Niemann battled injuries as a junior in 2004, but still went 6–3 with a 3.02 ERA in 11 starts, including a complete game victory over Texas A&M in the NCAA regional. The entire Rice weekend rotation, including Philip Humber, Wade Townsend, and Niemann, were all selected in the first eight picks of the 2004 Major League Baseball draft – the first time three teammates had ever gone so early in the same draft.

==Professional career==
Niemann was the Tampa Bay Devil Rays' first-round draft pick out of Rice University in 2004 as the fourth overall pick. He signed a major league contract in January 2005 worth $5.2 million. Niemann opened the 2005 season with the High-A Visalia Oaks, where he went 0–1 with a 3.98 ERA in five starts. After a promotion to the Double-A Montgomery Biscuits, he went 0–1 with a 4.35 ERA in six appearances, including three starts. He had offseason surgery in 2005 to shave the joint between his collarbone and shoulder and returned to Montgomery in 2006. Flanked in the rotation by starting pitchers Andy Sonnanstine and Mitch Talbot during the Southern League playoffs, Niemann helped lead the Biscuits to the 2006 championship. Following the 2006 season, Baseball America named Niemann the Rays' fourth-best prospect, following Delmon Young, Evan Longoria, and Reid Brignac; they also said Niemann possessed the best slider of any pitcher in the Rays' organization.

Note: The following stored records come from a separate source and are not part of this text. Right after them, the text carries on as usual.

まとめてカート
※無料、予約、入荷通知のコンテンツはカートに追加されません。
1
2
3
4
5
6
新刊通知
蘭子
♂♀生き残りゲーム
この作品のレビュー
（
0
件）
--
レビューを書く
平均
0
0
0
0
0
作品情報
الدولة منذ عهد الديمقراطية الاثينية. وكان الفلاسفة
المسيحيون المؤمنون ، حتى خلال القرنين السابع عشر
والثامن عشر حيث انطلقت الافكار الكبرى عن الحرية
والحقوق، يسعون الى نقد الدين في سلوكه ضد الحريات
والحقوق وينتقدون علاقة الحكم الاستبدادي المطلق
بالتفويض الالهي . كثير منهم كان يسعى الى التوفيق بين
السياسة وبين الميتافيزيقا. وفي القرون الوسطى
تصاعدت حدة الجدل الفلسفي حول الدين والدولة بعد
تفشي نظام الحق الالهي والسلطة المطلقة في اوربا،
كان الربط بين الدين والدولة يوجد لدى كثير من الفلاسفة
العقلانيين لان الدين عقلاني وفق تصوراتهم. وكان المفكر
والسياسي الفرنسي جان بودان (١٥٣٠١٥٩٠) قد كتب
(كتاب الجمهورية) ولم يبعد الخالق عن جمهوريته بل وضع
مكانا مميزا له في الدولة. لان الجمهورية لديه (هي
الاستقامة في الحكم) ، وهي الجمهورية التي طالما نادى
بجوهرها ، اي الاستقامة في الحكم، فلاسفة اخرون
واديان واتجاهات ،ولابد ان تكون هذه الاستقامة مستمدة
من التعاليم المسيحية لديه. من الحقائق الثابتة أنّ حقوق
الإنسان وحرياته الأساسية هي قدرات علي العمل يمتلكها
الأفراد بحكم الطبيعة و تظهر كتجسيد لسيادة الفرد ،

Niemann spent the season with the Triple-A Durham Bulls. In 25 appearances, all starts, he compiled a 12–6 record and a 3.98 ERA. He was selected to the All-Star Futures Game.

Niemann made his major league debut on April 13, , against the Baltimore Orioles, pitching 6 innings en route to his first career win. In 5 appearances (2 starts) during his rookie campaign, Niemann logged a 2-2 record and 5.06 ERA with 14 strikeouts over 16 innings of work.

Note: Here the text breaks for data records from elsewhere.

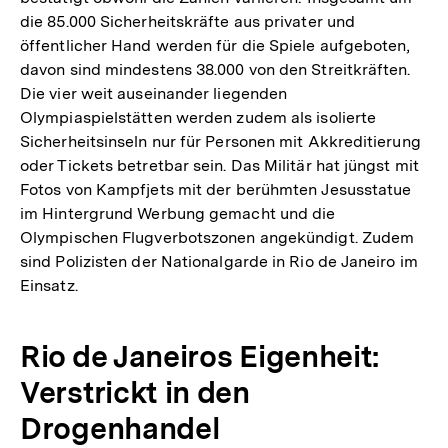
die 85.000 Sicherheitskräfte aus privater und
öffentlicher Hand werden für die Spiele aufgeboten,
davon sind mindestens 38.000 von den Streitkräften.
Die vier weit auseinander liegenden
Olympiaspielstätten werden zudem als isolierte
Sicherheitsinseln nur für Personen mit Akkreditierung
oder Tickets betretbar sein. Das Militär hat jüngst mit
Fotos von Kampfjets mit der berühmten Jesusstatue
im Hintergrund Werbung gemacht und die
Olympischen Flugverbotszonen angekündigt. Zudem
sind Polizisten der Nationalgarde in Rio de Janeiro im
Einsatz.
Rio de Janeiros Eigenheit:
Verstrickt in den
Drogenhandel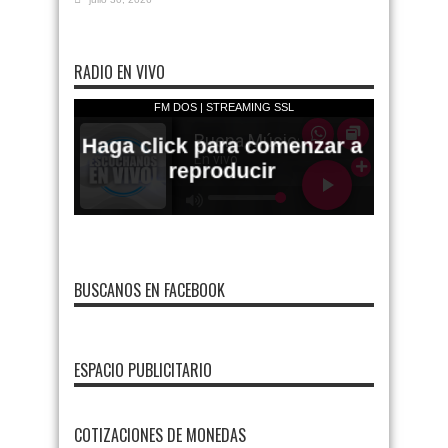
RADIO EN VIVO
BUSCANOS EN FACEBOOK
ESPACIO PUBLICITARIO
COTIZACIONES DE MONEDAS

Niemann's team leading 13–6 record and 3.94 ERA in 2009 earned him a place in national AL Rookie of the Year Award discussions. He also compiled 125 strikeouts in 180 2/3 innings pitched over 31 games (30 starts). The Tampa Bay Chapter of the Baseball Writers' Association of America named Niemann the Rookie of the Year for the Rays for the 2009 season in a unanimous decision by the voters.

Niemann made 30 appearances (29 starts) for Tampa Bay during the 2010 campaign, posting a 12-8 record and 4.39 ERA with 131 strikeouts across 174 1/3 innings pitched. He made 23 starts for the Rays in 2011, compiling an 11-7 record and 4.06 ERA with 105 strikeouts across 135 1/3 innings pitched.

On May 14, 2012, Niemann got hit with a comebacker by Adam Lind of the Toronto Blue Jays, which fractured his leg. He was expected to miss 4-6 weeks with the injury. Niemann made only 8 starts for Tampa Bay in 2012, registering a 2-3 record and 3.08 ERA with 34 strikeouts over 38 innings of work.

On April 9, 2013, it was announced that Niemann would undergo season-ending surgery to repair his labrum and rotator cuff. On November 18, Niemann was removed from the 40-man roster and sent outright to Triple-A Durham, but rejected the assignment and elected free agency.